Par ailleurs, la réforme de la loi bâillon laisse de côté tout ce qui touche à l’identification des policièr·es de façon clairement visible, ce que je trouve très important : accorder à des personnes le monopole de la violence légitime suppose de pouvoir contrôler toute personne qui en abuse. C’est une loi de sécurité citoyenne. En tant que citoyen, je me sentirais davantage en sécurité si je pouvais voir le numéro d’immatriculation d’un·e policièr·e au cas où un jour ce·tte policièr·e perdait le contrôle de lui·elle-même. Cela m’insécurise beaucoup de les voir tou·tes ces policièr·es masqué·es. Mais c’est le jeu, bien sûr on a un gouvernement avec Podemos qui essaie de tirer vers la gauche, mais d’un autre côté il y a Vox qui essaie aussi de polariser les débats, et le PSOE est un peu au milieu de tout cela. Mais l’idée que la réforme de la loi bâillon met en danger les policièr·es est complètement fausse, elle repose sur des mensonges.

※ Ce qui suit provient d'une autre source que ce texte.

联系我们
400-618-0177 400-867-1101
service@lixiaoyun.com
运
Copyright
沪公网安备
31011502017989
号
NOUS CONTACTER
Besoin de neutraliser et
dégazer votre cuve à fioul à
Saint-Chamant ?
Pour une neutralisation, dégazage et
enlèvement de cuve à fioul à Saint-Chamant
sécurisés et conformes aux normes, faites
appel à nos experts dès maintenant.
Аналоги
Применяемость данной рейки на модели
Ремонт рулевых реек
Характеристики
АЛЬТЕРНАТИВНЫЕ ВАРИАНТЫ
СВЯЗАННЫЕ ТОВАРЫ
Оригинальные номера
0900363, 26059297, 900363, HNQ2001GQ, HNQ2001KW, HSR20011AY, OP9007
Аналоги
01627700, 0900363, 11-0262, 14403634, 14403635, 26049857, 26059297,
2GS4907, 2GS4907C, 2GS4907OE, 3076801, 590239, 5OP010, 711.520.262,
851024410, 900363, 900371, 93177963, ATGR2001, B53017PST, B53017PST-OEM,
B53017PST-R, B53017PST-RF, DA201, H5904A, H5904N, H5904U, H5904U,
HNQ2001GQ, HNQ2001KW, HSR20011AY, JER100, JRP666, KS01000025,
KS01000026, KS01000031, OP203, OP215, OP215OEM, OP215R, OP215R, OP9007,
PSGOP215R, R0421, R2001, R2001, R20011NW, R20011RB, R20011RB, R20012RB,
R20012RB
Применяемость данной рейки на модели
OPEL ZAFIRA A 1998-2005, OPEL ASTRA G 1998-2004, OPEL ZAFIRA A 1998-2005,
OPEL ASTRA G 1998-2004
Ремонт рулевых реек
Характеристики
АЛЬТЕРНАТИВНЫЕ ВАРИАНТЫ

Encore une fois, je suis impressionné, indépendamment de ce que dit la loi, par la façon dont on peut créer une conscience de ce qui est autorisé ou non, par la manière dont on peut modeler les volontés, c’est époustouflant. La loi bâillon n’affecte qu’une petite partie mobilisée d’entre nous qui agissons, des groupes comme Extinction Rebellion ou Stop desahucios. Mais l’autocensure affecte tout le monde. Si on faisait un sondage dans la rue, on serait étonné de voir ce que les gens pensent ce qui est autorisé ou non. Tout se passe comme si les autorités voulaient interdire certaines choses, mais comme elles ne peuvent pas le faire, elles adoptent une loi qui ne les interdit pas, mais qui a pour effet que tout le monde pense quand même qu’elles sont interdites. C’est très efficace, c’est merveilleux, de leur point de vue bien sûr.
[1] Sur cette mobilisation, voir : M. Ancelovici, M. Emperador Badimon, « Résister à la crise sur le pas de la porte : la lutte contre la dette et pour le droit au logement en Espagne », Mouvements, vol. 1, n° 97, 2009, p. 94-103.